There has been a notable strategy shift within the oil patch over the past several months. Several leading producers have adjusted their message to investors from how fast they can grow production in the current pricing environment to how much they can increase shareholder returns.

This shift could be a difference-maker for shareholders, because it means companies would spend less money trying to produce more oil that the market doesn't need at the moment, which would give them more cash to return to shareholders through dividends and buybacks. The ramp-up in cash returns alone should boost stock prices, while the potential reduction in production growth should help keep the oil market balanced, which has the potential to send oil prices and producer profitability higher and could take oil stock prices up with it.

An oil pump with the sun in the background.

Image source: Getty Images.

Encouraging signs

Each quarter, David Demshur, CEO of oil reservoir specialist Core Labs (CLB), uses the company's quarterly conference call to provide a unique glimpse into what's going on beneath the surface of the oil market. However, in the third quarter, instead of giving insight from what the oil fields were telling him, he provided a "little look at industry trends we're seeing," stating: "Core has witnessed and is encouraged by the increasing focus of its major clients regarding capital management, return on invested capital, free cash flow, and the return of capital back to the shareholders as opposed to just growing production at any cost and destroying capital." 

In other words, instead of obsessing on how quickly they can grow production, customers are getting serious about how they can best allocate capital on behalf of their investors. One of the ways Core's CEO said they could do that is by paying for its technologies, since they have proved to boost returns on capital and free cash flow. That's why Core believes its revenue and profitability will pick up in the fourth quarter.

An oil worker turning a valve.

Oil companies are opening up the spigots on cash returns. Image source: Getty Images.

Ramping up returns

So far, several large producers have unveiled plans to ramp up cash flow growth and return more capital to investors. U.S. oil giant ConocoPhillips (COP 1.34%) was one of the first out of the gate when it unveiled a new strategy to create value for investors last fall. Two key ingredients of that plan was a three-year, $3 billion share-buyback program backed by planned asset sales and the intention to increase its dividend each year. The company announced its first dividend increase at the end of January, boosting it 6%, and has already repurchased $2 billion of its stock this year, retiring 4% of shares outstanding. Meanwhile, it sold more assets than initially planned, which led it to double the buyback to $6 billion, with plans to repurchase $3 billion in stock by year's end. That increased buyback shows how serious ConocoPhillips is about creating value for investors, which it believes it can do better by repurchasing its stock than by drilling more wells. 

Meanwhile, Anadarko (APC) recently announced plans to use a portion of the $6 billion cash war chest it built up through asset sales during the downturn to repurchase $2.5 billion of its stock instead of accelerating production growth.

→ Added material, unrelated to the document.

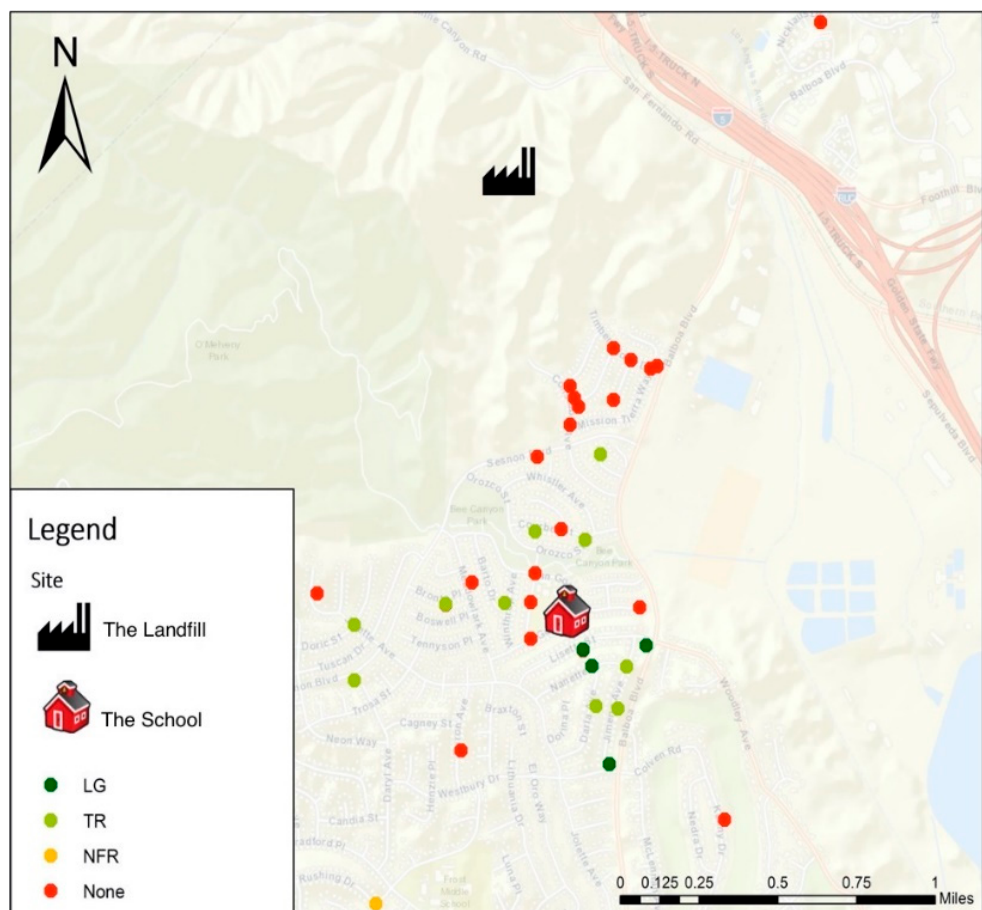
Figure 9. Odor Complaints near the school during the Odor Patrol time period: 6–9 a.m., 2016–2017. The dots do not represent each complaint, only the general location of complaints. LG–Landfill Gas, TR–Trash Odor, NFR–No Field Response:. The SCAQMD inspector did not go to the location, None: no odor was detected by the SCAQMD inspectors at the complaint site. Complaints near the school during the Odor Patrol time period: 6–9 a.m.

Furthermore, Anadarko CEO Al Walker said that "we will continue to demonstrate financial discipline with a focus on returns." The company's 2018 plan will generate substantial free cash flow after funding oil and gas investments at $50 oil, with the intention of using that excess cash to expand its midstream business instead of to increase output further.

Another example of the changing mindset within the industry is at Encana (OVV 0.99%). At its investor day last fall, the Canadian shale driller unveiled a new five-year growth strategy, highlighted by a plan to boost production 60% by 2021, which it could deliver within cash flow as long as oil averaged $55 a barrel. However, Encana adjusted the focus of its message this fall, stating that it's on pace to increase its return on capital employed from 10% to 15%, which will help fuel a 25% compound annual growth rate in cash flow through 2022 and produce a cumulative $1.5 billion in free cash flow over that time frame at $50 oil. While the company hasn't said what it plans do with that excess cash, it will probably allocate it in whatever way creates the most value for shareholders.

Setting the stage for the next gusher

This shift from growth at all costs to growing shareholder returns could change the entire outlook for the oil market if more oil companies jump aboard the bandwagon. That's because it could help keep excess oil off that market, which could drive crude prices higher and provide a huge boost to producer cash flow. Those higher profits, when combined with increasing cash returns to investors through buybacks and dividends, could fuel big-time gains for investors over the next couple of years.